INPUT Start Marker
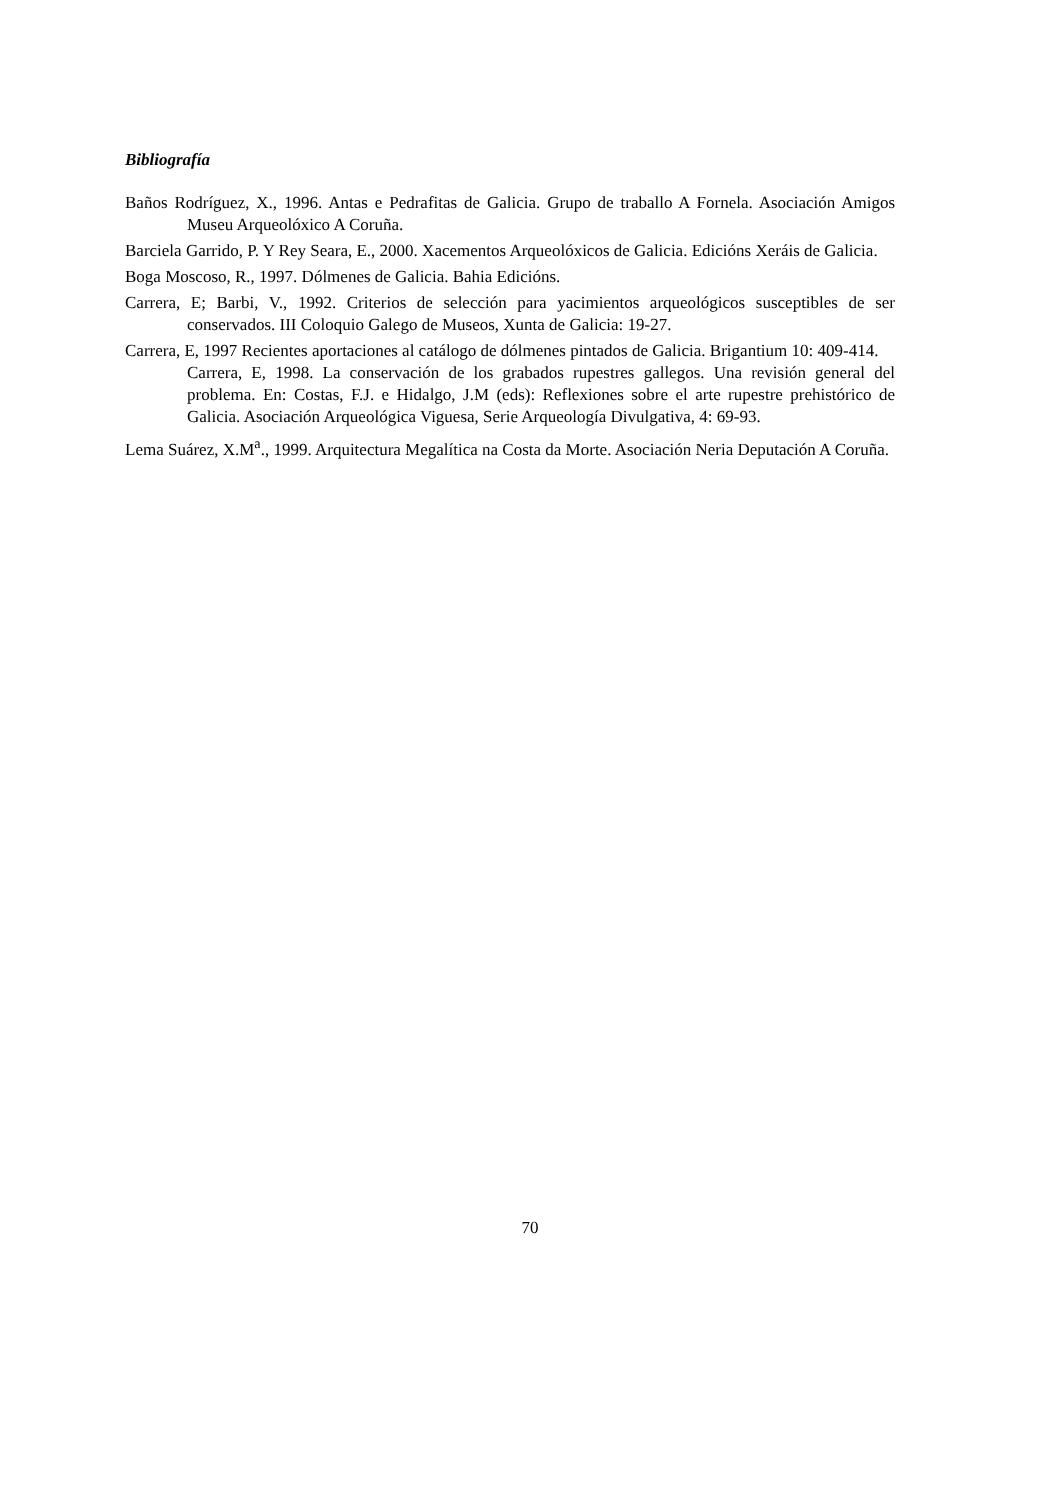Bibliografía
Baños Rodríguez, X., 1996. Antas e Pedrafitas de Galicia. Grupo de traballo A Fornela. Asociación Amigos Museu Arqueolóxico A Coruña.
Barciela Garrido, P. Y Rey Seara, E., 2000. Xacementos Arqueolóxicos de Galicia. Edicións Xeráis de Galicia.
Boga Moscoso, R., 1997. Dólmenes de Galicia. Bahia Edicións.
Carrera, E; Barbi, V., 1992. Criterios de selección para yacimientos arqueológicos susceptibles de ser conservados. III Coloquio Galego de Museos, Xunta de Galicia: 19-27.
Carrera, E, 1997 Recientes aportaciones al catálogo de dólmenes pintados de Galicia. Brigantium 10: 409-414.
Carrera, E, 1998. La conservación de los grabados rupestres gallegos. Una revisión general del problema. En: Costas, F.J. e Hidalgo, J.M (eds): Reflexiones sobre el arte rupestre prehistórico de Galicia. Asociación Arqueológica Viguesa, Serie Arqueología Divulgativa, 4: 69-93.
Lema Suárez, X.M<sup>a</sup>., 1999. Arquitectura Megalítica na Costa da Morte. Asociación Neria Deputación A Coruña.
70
INPUT End Marker
▶ PROBLEM STATEMENT:
Whenever a line in the data holds "Coruña", copy that line.

▶ SOLVED PROBLEM:
Baños Rodríguez, X., 1996. Antas e Pedrafitas de Galicia. Grupo de traballo A Fornela. Asociación Amigos Museu Arqueolóxico A Coruña.
Lema Suárez, X.M<sup>a</sup>., 1999. Arquitectura Megalítica na Costa da Morte. Asociación Neria Deputación A Coruña.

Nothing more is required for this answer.